Sono caratteristiche necessarie se consideriamo vere, e lo sono, le considerazioni di Peppino Impastato mirabilmente raccontate nel film “I cento passi”...“più che la lotta politica, di classe, bisognerebbe ricordare alla gente cos’è la bellezza; insegnargli a riconoscerla, a diffonderla. È importante la bellezza, da essa discende tutto il resto.”

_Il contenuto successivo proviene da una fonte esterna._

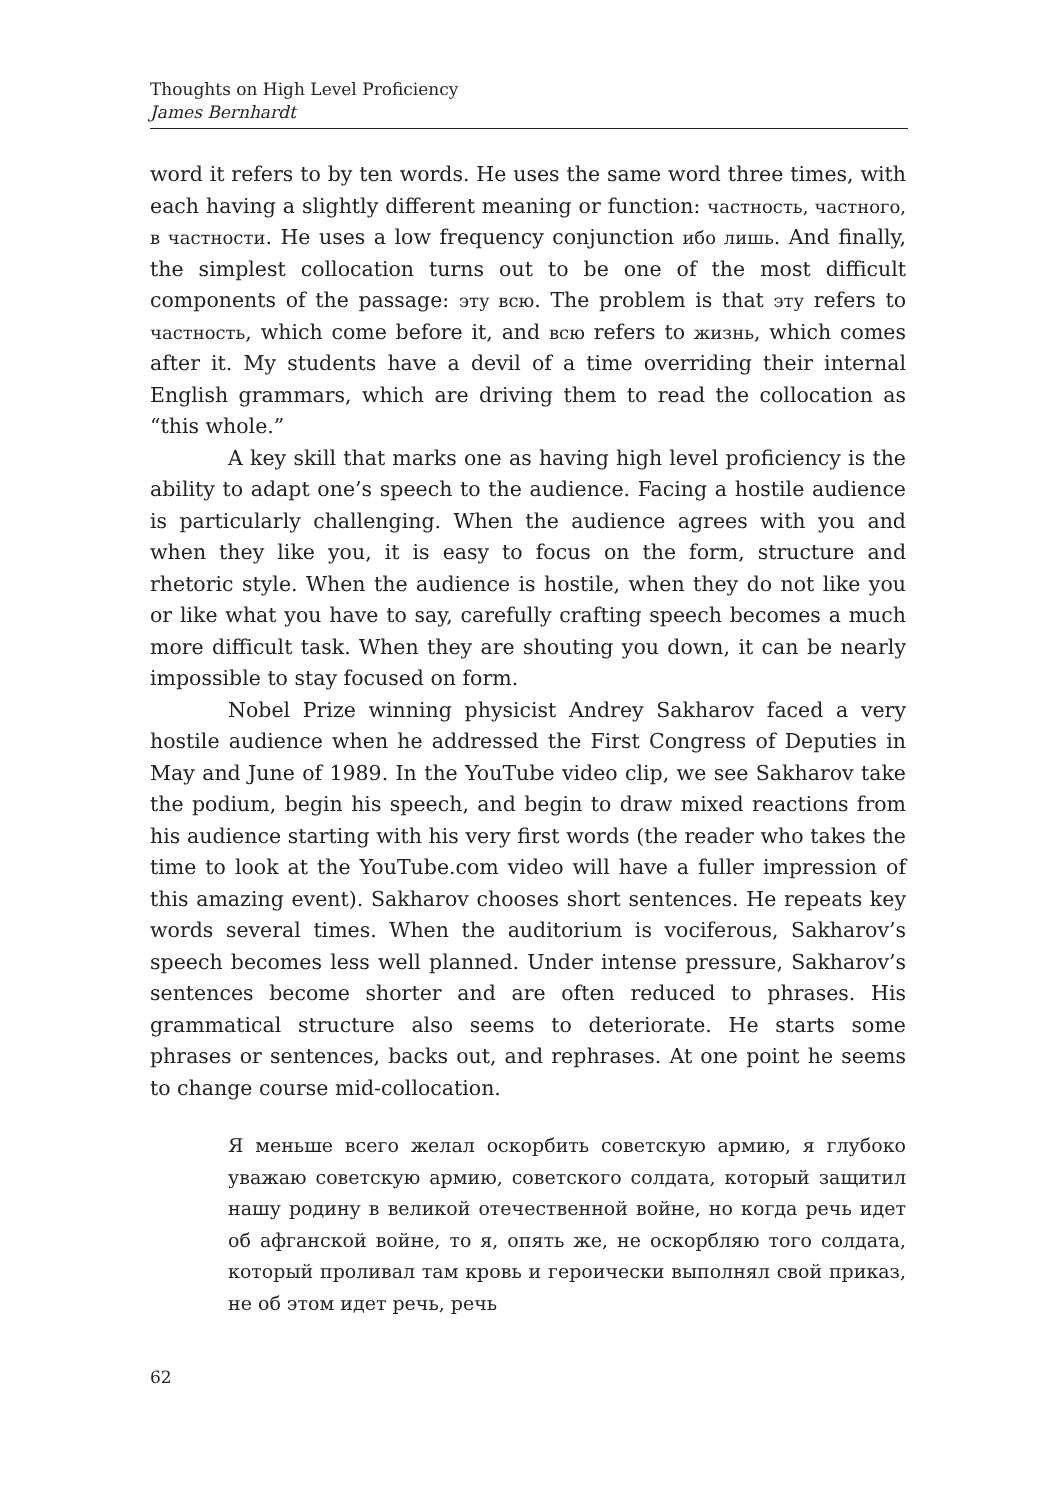Thoughts on High Level Proficiency
James Bernhardt
word it refers to by ten words. He uses the same word three times, with each having a slightly different meaning or function: частность, частного, в частности. He uses a low frequency conjunction ибо лишь. And finally, the simplest collocation turns out to be one of the most difficult components of the passage: эту всю. The problem is that эту refers to частность, which come before it, and всю refers to жизнь, which comes after it. My students have a devil of a time overriding their internal English grammars, which are driving them to read the collocation as “this whole.”
A key skill that marks one as having high level proficiency is the ability to adapt one’s speech to the audience. Facing a hostile audience is particularly challenging. When the audience agrees with you and when they like you, it is easy to focus on the form, structure and rhetoric style. When the audience is hostile, when they do not like you or like what you have to say, carefully crafting speech becomes a much more difficult task. When they are shouting you down, it can be nearly impossible to stay focused on form.
Nobel Prize winning physicist Andrey Sakharov faced a very hostile audience when he addressed the First Congress of Deputies in May and June of 1989. In the YouTube video clip, we see Sakharov take the podium, begin his speech, and begin to draw mixed reactions from his audience starting with his very first words (the reader who takes the time to look at the YouTube.com video will have a fuller impression of this amazing event). Sakharov chooses short sentences. He repeats key words several times. When the auditorium is vociferous, Sakharov’s speech becomes less well planned. Under intense pressure, Sakharov’s sentences become shorter and are often reduced to phrases. His grammatical structure also seems to deteriorate. He starts some phrases or sentences, backs out, and rephrases. At one point he seems to change course mid-collocation.
Я меньше всего желал оскорбить советскую армию, я глубоко уважаю советскую армию, советского солдата, который защитил нашу родину в великой отечественной войне, но когда речь идет об афганской войне, то я, опять же, не оскорбляю того солдата, который проливал там кровь и героически выполнял свой приказ, не об этом идет речь, речь
62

5 La bellezza e l'evoluzione attesa
Un concetto, quello della bellezza, che non può essere disgiunto dalla consapevolezza che il mondo si avvia, in varia misura ad un nuovo processo di urbanizzazione, molto più forte nei Paesi in via di sviluppo, più lento in Europa e quasi sempre concentrato nelle aree metropolitane. Il perché è abbastanza ovvio: sono queste le aree dove si concentra la possibilità di lavoro, l’innovazione, la possibilità di ottenere servizi e opportunità. Allora bisogna governare il fenomeno e, almeno nella realtà europea, ridurne l’impatto agendo sulla densificazione della città consolidata, agendo sulla possibilità di rigenerazione/sostituzione di sue parti secondo un ottica responsabile, attenta alla sicurezza e agli aspetti di sostenibilità energetica. Anche perché l’attenzione a questi fenomeni determina l’appetibilità del sistema urbano, la sua capacità di dare risposte ai bisogni dei cittadini. In questo l’Italia è ancora in ritardo: siamo ancora alla discussione sul consumo zero di suolo quando l’espansione che le città, specie quelle metropolitane, conosceranno richiederà nuovo hardware, infrastrutture e abitazioni. La sfida, che gli architetti italiani avevano già individuato nel 2008 con il manifesto pubblicato a margine del congresso mondiale svoltosi a Torino, è quella di coniugare questi temi con responsabilità ma senza paure. Occorrerà che anche chi ha responsabilità politica, quella del governo del territorio, se ne renda conto, favorendo un’adeguata programmazione, che poi significa decidere del futuro della società, con orizzonte temporale almeno ventennale.